The day of the meeting with the American woman, Aleksandr entered his office to find Boris playing video games. Boris often played video games during working hours; it was, he said, when he did his best thinking. (“What thinking is that?” Viktor would often say.) Next to him, Viktor was scribbling notes on a napkin.
“What is this drivel you’re writing?” said Boris, not looking at Viktor. On the screen, what looked to Aleksandr like a soft-featured gnome bopped across a chartreuse landscape.
“Just thanking your mother for last night,” said Viktor.
“I’m relieved to hear that your impotence problem has been resolved.”

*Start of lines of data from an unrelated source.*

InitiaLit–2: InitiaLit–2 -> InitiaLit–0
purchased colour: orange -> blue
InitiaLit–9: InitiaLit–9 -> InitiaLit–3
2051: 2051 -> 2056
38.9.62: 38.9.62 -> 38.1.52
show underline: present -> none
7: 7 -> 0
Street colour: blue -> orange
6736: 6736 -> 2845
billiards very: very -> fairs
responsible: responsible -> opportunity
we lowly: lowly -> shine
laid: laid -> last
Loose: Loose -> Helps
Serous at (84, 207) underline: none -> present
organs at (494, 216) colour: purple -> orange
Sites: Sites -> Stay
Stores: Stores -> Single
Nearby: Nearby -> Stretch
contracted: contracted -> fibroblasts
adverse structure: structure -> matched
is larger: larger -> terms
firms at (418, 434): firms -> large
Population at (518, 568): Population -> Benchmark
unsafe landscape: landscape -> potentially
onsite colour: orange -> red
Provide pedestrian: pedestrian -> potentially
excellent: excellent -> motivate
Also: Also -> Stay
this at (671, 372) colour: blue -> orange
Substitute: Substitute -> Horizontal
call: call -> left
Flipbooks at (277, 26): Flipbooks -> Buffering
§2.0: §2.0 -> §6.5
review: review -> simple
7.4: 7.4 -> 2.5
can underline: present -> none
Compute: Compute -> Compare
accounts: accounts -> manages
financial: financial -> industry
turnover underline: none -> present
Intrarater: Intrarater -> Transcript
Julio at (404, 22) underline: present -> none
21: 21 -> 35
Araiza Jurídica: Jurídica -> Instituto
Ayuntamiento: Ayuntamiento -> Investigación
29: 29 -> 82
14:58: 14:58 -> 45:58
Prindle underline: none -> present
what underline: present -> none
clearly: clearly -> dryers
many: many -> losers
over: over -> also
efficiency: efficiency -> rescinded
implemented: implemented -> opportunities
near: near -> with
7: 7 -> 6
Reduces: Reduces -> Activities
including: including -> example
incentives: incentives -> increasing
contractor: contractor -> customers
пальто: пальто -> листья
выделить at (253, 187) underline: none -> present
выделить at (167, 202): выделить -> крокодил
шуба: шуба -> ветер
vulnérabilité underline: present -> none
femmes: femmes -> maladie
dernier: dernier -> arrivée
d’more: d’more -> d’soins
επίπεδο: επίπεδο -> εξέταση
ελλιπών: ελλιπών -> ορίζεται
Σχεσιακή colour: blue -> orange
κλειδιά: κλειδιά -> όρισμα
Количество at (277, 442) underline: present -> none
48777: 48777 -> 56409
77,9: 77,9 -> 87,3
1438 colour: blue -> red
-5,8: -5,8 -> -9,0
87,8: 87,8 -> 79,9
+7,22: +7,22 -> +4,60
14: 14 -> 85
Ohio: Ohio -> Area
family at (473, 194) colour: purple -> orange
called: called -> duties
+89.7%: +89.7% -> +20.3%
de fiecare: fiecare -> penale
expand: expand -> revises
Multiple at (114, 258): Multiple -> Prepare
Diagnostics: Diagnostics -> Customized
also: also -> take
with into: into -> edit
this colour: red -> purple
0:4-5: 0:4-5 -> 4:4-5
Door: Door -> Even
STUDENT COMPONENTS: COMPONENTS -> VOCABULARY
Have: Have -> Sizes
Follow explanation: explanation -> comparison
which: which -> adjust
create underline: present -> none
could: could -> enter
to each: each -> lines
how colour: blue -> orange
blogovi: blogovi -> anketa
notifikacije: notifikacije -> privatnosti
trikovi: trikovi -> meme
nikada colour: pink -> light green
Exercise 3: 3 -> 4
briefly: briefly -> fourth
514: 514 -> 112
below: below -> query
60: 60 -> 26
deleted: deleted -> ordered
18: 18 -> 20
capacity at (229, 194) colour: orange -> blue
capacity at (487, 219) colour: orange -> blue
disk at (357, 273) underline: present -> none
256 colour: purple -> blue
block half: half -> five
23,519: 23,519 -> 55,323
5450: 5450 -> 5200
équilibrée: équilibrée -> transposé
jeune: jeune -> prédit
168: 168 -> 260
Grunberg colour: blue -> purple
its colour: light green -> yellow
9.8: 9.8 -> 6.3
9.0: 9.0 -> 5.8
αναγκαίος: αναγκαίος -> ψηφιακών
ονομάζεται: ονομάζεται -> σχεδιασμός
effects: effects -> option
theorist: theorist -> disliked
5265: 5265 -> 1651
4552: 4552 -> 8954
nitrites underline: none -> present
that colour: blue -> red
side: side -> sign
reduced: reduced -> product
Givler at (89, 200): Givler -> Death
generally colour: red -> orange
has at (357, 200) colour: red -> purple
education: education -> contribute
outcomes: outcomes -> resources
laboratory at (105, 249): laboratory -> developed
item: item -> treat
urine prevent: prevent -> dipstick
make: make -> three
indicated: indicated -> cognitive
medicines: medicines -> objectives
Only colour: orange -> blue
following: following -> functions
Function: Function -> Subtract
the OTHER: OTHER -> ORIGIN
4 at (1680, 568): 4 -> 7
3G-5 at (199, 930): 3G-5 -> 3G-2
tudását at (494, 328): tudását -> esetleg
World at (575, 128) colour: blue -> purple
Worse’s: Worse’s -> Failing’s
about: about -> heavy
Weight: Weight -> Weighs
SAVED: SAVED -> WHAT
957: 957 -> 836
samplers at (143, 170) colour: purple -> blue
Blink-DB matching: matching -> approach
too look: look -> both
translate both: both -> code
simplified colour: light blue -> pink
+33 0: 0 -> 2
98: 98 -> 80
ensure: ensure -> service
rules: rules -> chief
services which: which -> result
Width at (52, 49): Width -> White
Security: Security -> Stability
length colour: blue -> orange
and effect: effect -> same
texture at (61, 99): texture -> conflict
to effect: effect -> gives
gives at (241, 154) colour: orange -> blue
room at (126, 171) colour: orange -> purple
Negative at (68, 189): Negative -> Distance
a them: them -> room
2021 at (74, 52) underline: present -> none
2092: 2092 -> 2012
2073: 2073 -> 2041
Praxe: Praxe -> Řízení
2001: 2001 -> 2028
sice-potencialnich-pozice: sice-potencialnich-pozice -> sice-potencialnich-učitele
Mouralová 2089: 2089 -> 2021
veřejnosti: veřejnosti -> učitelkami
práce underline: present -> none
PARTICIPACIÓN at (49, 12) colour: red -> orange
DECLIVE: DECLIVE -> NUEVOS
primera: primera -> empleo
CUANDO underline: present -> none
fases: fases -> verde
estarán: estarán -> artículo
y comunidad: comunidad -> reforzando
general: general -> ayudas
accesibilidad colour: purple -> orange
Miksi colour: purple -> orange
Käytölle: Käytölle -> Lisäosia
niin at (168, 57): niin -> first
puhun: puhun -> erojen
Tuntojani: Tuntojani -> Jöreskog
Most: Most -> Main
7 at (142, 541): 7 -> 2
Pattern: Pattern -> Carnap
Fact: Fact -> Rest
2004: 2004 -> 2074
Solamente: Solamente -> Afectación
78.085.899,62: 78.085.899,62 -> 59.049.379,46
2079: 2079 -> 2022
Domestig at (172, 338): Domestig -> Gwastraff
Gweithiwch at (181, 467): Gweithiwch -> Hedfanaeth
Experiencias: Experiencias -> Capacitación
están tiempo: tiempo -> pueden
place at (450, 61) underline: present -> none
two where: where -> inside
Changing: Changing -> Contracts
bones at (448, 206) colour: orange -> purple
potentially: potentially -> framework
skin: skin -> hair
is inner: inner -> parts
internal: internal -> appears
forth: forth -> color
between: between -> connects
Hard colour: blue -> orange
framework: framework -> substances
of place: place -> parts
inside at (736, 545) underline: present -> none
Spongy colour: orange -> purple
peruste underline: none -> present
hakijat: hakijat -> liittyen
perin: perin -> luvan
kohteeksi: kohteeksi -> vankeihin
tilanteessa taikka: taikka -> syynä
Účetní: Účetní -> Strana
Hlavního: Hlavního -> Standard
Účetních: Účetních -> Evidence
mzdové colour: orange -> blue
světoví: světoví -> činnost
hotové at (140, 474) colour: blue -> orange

Aleksandr had found them at a protest eighteen months earlier, and he’d made them run errands until he knew they were serious. Viktor had a heavy brow and blue eyes; Boris was shorter and had a crooked nose that Aleksandr thought odd but that the women seemed to find heartbreakingly attractive. They were arrogant and brilliant and in constant competition; Aleksandr often remarked loudly that if they were his sons—if he’d had sons—he would have volunteered them for the land forces of the Russian Federation as soon as they turned eighteen. As it was, they were not his sons, thank God, and he let them bully and cajole each other as much as they wanted, as long as it kept them sharp.